» **Work to be completed**
Present the data from its beginning through the line containing "Juni 28, 2026 - 4:12 pm" as a Markdown table with the columns Row and Text, numbering each line and omitting blank lines.

· · ·

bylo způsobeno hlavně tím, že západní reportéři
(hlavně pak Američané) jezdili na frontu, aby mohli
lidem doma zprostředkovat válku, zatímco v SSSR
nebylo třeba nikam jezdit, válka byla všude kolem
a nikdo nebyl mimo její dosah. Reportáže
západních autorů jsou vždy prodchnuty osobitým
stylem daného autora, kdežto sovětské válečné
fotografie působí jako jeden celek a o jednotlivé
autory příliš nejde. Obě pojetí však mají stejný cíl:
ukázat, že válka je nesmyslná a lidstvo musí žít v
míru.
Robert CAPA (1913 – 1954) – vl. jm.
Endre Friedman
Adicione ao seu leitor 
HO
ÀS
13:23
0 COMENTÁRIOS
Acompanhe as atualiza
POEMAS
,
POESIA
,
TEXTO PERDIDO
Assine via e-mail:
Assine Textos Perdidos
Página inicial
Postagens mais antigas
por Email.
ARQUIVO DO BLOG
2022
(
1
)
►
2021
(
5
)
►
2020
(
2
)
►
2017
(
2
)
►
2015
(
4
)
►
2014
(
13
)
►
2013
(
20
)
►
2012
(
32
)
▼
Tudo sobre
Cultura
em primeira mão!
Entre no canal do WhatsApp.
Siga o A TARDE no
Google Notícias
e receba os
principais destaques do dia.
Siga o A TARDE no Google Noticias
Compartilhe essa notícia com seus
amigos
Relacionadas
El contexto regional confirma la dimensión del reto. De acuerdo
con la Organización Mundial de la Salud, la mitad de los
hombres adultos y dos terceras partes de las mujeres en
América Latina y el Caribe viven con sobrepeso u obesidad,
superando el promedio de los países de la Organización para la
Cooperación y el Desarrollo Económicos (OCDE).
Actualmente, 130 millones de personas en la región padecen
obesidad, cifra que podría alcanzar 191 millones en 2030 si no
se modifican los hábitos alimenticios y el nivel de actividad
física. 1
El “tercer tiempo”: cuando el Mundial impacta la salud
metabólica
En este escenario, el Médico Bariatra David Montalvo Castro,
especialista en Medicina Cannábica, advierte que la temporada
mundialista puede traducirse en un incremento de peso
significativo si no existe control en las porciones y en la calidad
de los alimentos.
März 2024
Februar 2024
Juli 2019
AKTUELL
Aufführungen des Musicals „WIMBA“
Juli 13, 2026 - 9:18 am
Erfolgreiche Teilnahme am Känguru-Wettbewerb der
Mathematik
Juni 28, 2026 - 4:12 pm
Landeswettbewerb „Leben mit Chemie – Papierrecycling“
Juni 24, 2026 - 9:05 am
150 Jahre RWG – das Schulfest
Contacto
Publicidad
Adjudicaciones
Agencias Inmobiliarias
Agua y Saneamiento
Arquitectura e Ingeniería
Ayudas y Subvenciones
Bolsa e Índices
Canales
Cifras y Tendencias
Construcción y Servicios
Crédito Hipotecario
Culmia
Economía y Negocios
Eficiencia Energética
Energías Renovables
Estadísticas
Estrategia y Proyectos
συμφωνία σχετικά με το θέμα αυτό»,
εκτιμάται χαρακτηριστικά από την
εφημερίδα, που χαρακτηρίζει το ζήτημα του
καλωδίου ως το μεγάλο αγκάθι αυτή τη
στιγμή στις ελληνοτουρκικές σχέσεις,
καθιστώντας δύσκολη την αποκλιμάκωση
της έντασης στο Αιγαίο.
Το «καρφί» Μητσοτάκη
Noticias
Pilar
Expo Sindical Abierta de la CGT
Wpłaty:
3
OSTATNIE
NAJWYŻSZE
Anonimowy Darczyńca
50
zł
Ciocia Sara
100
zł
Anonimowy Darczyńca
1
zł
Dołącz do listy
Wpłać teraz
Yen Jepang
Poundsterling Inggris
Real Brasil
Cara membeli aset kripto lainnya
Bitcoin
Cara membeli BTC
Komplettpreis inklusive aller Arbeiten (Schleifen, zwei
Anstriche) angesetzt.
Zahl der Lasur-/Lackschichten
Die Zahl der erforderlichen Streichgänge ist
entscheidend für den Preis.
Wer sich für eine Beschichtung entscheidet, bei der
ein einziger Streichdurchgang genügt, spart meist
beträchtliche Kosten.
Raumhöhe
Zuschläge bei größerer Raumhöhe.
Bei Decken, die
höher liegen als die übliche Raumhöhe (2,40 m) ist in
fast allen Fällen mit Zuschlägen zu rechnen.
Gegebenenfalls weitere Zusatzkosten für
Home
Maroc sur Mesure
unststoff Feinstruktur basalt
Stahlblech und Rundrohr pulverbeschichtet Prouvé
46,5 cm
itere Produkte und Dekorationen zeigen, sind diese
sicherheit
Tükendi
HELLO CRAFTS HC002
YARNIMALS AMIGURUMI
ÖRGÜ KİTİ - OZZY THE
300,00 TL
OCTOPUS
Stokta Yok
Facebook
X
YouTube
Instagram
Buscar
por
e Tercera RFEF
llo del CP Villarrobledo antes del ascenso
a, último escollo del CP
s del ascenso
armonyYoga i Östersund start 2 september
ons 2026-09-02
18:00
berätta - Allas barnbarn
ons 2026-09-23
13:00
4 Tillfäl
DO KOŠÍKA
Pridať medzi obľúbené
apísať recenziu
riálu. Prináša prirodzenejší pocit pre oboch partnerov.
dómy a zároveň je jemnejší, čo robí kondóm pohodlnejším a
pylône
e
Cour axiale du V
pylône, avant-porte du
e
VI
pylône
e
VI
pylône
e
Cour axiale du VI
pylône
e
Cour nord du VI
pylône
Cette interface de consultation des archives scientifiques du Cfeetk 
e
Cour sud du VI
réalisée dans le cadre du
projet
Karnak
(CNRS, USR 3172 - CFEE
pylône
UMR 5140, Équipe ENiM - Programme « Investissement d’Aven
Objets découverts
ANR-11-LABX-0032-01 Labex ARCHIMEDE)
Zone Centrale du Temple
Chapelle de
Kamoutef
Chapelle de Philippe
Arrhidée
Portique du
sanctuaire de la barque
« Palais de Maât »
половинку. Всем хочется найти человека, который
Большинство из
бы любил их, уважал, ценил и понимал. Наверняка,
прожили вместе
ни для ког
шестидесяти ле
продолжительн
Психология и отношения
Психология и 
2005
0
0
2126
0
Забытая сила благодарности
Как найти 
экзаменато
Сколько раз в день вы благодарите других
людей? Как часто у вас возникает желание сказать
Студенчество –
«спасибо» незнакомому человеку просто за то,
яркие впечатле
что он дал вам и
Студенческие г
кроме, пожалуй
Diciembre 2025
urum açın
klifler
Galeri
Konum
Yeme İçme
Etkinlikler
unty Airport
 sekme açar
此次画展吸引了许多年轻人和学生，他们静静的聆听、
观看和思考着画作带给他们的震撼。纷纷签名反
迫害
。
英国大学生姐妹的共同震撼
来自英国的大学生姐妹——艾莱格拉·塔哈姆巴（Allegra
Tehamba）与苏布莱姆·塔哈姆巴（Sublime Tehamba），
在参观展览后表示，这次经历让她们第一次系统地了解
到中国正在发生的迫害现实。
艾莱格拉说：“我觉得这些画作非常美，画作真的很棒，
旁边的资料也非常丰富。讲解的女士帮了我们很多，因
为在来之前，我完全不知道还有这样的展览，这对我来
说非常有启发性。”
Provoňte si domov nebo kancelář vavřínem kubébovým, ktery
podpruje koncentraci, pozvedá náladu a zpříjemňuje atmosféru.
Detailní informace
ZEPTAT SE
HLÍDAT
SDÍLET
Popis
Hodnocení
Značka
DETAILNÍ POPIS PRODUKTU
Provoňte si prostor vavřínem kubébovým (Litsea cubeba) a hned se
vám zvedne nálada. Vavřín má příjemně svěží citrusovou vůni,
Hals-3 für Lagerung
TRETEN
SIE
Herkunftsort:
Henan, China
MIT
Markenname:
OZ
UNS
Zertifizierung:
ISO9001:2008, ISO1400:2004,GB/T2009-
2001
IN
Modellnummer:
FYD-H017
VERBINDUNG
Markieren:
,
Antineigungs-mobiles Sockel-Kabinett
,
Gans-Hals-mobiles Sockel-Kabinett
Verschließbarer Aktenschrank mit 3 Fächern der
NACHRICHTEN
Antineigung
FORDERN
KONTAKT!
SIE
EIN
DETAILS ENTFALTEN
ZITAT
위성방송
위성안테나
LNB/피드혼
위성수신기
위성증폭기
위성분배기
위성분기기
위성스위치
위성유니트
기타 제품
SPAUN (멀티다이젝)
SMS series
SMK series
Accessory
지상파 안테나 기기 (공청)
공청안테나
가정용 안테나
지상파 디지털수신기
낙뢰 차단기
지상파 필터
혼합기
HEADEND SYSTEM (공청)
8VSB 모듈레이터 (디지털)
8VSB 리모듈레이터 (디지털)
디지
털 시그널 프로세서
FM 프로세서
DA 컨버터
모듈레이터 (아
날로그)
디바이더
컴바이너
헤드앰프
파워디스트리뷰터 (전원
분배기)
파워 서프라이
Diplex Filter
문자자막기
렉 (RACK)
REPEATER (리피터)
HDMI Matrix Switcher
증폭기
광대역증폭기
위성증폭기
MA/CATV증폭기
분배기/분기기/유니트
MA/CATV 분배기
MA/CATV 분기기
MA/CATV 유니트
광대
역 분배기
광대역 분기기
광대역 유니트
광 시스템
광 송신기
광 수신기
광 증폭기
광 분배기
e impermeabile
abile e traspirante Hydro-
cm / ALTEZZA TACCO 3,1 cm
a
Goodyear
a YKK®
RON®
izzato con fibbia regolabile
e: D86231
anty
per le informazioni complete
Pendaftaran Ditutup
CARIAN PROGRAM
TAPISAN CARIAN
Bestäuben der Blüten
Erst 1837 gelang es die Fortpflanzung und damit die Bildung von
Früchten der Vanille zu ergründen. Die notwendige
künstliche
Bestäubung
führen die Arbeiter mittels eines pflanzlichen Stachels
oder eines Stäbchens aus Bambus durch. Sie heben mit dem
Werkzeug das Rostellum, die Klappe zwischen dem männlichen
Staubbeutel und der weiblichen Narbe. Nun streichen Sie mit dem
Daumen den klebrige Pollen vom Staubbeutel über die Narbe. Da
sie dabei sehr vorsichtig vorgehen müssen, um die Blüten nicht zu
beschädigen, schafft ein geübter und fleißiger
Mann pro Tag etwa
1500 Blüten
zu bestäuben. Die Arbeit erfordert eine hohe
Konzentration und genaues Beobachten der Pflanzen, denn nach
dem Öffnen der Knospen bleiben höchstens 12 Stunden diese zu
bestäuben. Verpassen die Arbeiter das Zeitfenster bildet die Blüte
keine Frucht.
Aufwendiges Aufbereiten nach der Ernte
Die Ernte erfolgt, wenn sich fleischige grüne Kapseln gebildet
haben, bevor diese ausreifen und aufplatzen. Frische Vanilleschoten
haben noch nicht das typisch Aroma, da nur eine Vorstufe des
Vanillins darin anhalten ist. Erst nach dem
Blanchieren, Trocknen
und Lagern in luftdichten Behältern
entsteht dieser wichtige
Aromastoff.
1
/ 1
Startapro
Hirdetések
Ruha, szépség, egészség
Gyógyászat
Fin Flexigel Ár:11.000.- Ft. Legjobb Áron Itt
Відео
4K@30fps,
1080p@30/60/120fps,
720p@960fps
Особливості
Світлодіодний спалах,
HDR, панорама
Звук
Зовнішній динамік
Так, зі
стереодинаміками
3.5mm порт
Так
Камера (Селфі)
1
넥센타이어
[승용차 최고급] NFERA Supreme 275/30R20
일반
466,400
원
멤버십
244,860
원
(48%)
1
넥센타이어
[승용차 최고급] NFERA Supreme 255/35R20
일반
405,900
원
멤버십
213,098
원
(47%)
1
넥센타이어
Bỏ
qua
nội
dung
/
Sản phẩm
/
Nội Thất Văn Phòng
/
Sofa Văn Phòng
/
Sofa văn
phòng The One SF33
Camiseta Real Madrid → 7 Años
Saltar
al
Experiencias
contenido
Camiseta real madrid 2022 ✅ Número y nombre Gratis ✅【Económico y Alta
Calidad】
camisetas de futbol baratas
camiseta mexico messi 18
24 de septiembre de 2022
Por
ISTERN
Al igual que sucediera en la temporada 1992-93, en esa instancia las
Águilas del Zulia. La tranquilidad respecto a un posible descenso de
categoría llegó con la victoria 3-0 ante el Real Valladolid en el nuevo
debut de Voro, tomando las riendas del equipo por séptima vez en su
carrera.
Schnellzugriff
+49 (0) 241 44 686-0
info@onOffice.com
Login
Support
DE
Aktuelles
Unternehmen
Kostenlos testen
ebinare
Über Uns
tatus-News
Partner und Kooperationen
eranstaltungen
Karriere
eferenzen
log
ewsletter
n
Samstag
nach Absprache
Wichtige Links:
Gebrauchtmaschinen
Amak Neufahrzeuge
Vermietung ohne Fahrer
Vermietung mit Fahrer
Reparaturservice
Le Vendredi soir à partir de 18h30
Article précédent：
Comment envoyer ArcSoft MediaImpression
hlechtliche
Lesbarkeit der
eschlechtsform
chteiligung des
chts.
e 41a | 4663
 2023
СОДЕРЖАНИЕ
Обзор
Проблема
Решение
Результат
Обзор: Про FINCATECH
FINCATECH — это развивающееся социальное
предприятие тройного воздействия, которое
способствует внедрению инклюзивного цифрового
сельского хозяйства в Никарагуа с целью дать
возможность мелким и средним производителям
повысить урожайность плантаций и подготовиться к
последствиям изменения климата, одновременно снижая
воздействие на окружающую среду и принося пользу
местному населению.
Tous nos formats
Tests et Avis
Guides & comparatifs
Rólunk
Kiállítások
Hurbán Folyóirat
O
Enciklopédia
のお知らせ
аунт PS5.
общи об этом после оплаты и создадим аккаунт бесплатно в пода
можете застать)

· · ·

» **Written answer**
| Row | Text |
|---|---|
| 1 | bylo způsobeno hlavně tím, že západní reportéři |
| 2 | (hlavně pak Američané) jezdili na frontu, aby mohli |
| 3 | lidem doma zprostředkovat válku, zatímco v SSSR |
| 4 | nebylo třeba nikam jezdit, válka byla všude kolem |
| 5 | a nikdo nebyl mimo její dosah. Reportáže |
| 6 | západních autorů jsou vždy prodchnuty osobitým |
| 7 | stylem daného autora, kdežto sovětské válečné |
| 8 | fotografie působí jako jeden celek a o jednotlivé |
| 9 | autory příliš nejde. Obě pojetí však mají stejný cíl: |
| 10 | ukázat, že válka je nesmyslná a lidstvo musí žít v |
| 11 | míru. |
| 12 | Robert CAPA (1913 – 1954) – vl. jm. |
| 13 | Endre Friedman |
| 14 | Adicione ao seu leitor  |
| 15 | HO |
| 16 | ÀS |
| 17 | 13:23 |
| 18 | 0 COMENTÁRIOS |
| 19 | Acompanhe as atualiza |
| 20 | POEMAS |
| 21 | , |
| 22 | POESIA |
| 23 | , |
| 24 | TEXTO PERDIDO |
| 25 | Assine via e-mail: |
| 26 | Assine Textos Perdidos |
| 27 | Página inicial |
| 28 | Postagens mais antigas |
| 29 | por Email. |
| 30 | ARQUIVO DO BLOG |
| 31 | 2022 |
| 32 | ( |
| 33 | 1 |
| 34 | ) |
| 35 | ► |
| 36 | 2021 |
| 37 | ( |
| 38 | 5 |
| 39 | ) |
| 40 | ► |
| 41 | 2020 |
| 42 | ( |
| 43 | 2 |
| 44 | ) |
| 45 | ► |
| 46 | 2017 |
| 47 | ( |
| 48 | 2 |
| 49 | ) |
| 50 | ► |
| 51 | 2015 |
| 52 | ( |
| 53 | 4 |
| 54 | ) |
| 55 | ► |
| 56 | 2014 |
| 57 | ( |
| 58 | 13 |
| 59 | ) |
| 60 | ► |
| 61 | 2013 |
| 62 | ( |
| 63 | 20 |
| 64 | ) |
| 65 | ► |
| 66 | 2012 |
| 67 | ( |
| 68 | 32 |
| 69 | ) |
| 70 | ▼ |
| 71 | Tudo sobre |
| 72 | Cultura |
| 73 | em primeira mão! |
| 74 | Entre no canal do WhatsApp. |
| 75 | Siga o A TARDE no |
| 76 | Google Notícias |
| 77 | e receba os |
| 78 | principais destaques do dia. |
| 79 | Siga o A TARDE no Google Noticias |
| 80 | Compartilhe essa notícia com seus |
| 81 | amigos |
| 82 | Relacionadas |
| 83 | El contexto regional confirma la dimensión del reto. De acuerdo |
| 84 | con la Organización Mundial de la Salud, la mitad de los |
| 85 | hombres adultos y dos terceras partes de las mujeres en |
| 86 | América Latina y el Caribe viven con sobrepeso u obesidad, |
| 87 | superando el promedio de los países de la Organización para la |
| 88 | Cooperación y el Desarrollo Económicos (OCDE). |
| 89 | Actualmente, 130 millones de personas en la región padecen |
| 90 | obesidad, cifra que podría alcanzar 191 millones en 2030 si no |
| 91 | se modifican los hábitos alimenticios y el nivel de actividad |
| 92 | física. 1 |
| 93 | El “tercer tiempo”: cuando el Mundial impacta la salud |
| 94 | metabólica |
| 95 | En este escenario, el Médico Bariatra David Montalvo Castro, |
| 96 | especialista en Medicina Cannábica, advierte que la temporada |
| 97 | mundialista puede traducirse en un incremento de peso |
| 98 | significativo si no existe control en las porciones y en la calidad |
| 99 | de los alimentos. |
| 100 | März 2024 |
| 101 | Februar 2024 |
| 102 | Juli 2019 |
| 103 | AKTUELL |
| 104 | Aufführungen des Musicals „WIMBA“ |
| 105 | Juli 13, 2026 - 9:18 am |
| 106 | Erfolgreiche Teilnahme am Känguru-Wettbewerb der |
| 107 | Mathematik |
| 108 | Juni 28, 2026 - 4:12 pm |